__SET PROBLEM__.
Copy out everything from the start of the listing down to the line containing "line at (122, 163): solid -> dashed", including that line, without altering anything.

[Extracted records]
----------------
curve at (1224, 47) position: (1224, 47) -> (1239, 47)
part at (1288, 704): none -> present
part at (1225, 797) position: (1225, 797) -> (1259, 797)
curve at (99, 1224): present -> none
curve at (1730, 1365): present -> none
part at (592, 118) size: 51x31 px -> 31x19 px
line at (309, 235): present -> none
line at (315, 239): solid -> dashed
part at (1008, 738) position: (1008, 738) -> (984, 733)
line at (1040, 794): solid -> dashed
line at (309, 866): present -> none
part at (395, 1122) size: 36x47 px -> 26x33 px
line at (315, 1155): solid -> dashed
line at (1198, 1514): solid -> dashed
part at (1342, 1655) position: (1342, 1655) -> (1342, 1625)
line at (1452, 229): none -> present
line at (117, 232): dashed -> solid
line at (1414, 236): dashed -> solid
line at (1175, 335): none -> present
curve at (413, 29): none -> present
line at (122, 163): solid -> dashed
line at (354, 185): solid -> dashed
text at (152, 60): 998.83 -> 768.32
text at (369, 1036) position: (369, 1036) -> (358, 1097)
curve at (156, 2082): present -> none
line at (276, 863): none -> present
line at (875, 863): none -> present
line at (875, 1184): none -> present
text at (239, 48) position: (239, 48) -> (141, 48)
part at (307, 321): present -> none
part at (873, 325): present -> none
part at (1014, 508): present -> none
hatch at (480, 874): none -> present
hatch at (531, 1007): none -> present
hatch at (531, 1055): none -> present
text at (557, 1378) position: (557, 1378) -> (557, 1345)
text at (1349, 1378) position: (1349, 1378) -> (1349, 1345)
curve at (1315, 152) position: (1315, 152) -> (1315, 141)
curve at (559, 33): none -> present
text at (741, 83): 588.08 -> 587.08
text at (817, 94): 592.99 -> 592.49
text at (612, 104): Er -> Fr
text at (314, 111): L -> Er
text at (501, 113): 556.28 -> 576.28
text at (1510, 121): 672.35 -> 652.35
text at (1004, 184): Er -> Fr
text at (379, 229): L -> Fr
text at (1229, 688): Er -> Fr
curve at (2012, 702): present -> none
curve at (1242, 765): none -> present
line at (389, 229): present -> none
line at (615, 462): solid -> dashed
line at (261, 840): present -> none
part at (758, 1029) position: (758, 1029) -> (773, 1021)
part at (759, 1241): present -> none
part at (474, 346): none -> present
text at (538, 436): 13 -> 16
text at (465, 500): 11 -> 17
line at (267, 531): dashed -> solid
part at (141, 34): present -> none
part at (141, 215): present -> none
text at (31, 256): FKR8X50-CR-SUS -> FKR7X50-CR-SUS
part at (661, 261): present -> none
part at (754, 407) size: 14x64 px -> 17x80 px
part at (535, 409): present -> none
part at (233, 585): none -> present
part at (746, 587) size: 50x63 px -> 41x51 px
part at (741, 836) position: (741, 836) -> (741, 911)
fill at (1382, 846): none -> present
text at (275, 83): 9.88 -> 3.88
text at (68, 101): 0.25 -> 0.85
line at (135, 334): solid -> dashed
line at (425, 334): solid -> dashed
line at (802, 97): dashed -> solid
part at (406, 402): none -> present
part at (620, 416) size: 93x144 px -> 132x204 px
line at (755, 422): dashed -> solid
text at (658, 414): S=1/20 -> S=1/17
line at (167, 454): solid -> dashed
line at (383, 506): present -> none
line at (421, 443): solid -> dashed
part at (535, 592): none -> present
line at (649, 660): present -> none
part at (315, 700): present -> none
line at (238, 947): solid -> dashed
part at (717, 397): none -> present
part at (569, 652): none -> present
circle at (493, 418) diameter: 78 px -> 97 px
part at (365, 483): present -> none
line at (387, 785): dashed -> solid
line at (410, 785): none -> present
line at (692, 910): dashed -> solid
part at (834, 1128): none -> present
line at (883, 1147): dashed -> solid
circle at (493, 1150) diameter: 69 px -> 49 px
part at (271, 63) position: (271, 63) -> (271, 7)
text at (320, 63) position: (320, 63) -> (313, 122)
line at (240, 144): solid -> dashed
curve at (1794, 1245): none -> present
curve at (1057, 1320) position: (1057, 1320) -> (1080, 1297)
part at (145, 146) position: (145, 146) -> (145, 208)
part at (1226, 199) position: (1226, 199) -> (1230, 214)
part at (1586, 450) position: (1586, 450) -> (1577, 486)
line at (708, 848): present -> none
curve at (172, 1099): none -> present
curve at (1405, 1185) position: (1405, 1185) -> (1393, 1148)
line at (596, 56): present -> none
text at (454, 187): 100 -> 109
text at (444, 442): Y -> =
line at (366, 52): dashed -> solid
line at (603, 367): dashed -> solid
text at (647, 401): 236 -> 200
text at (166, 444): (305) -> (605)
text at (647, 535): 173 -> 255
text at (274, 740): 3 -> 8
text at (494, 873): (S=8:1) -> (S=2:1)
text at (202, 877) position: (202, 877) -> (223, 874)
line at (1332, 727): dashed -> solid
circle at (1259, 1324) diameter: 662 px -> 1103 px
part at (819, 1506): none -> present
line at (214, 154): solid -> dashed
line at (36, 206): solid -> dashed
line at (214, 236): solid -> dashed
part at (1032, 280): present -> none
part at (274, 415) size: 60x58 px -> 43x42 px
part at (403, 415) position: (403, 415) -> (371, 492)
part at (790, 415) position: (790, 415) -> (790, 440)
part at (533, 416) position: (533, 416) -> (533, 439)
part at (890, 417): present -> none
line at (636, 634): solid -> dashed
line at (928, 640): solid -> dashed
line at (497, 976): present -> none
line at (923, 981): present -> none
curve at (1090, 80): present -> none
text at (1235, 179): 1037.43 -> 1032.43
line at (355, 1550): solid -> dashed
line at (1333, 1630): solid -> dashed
----------------
__REPLY TO THE EXERCISE__.
curve at (1224, 47) position: (1224, 47) -> (1239, 47)
part at (1288, 704): none -> present
part at (1225, 797) position: (1225, 797) -> (1259, 797)
curve at (99, 1224): present -> none
curve at (1730, 1365): present -> none
part at (592, 118) size: 51x31 px -> 31x19 px
line at (309, 235): present -> none
line at (315, 239): solid -> dashed
part at (1008, 738) position: (1008, 738) -> (984, 733)
line at (1040, 794): solid -> dashed
line at (309, 866): present -> none
part at (395, 1122) size: 36x47 px -> 26x33 px
line at (315, 1155): solid -> dashed
line at (1198, 1514): solid -> dashed
part at (1342, 1655) position: (1342, 1655) -> (1342, 1625)
line at (1452, 229): none -> present
line at (117, 232): dashed -> solid
line at (1414, 236): dashed -> solid
line at (1175, 335): none -> present
curve at (413, 29): none -> present
line at (122, 163): solid -> dashed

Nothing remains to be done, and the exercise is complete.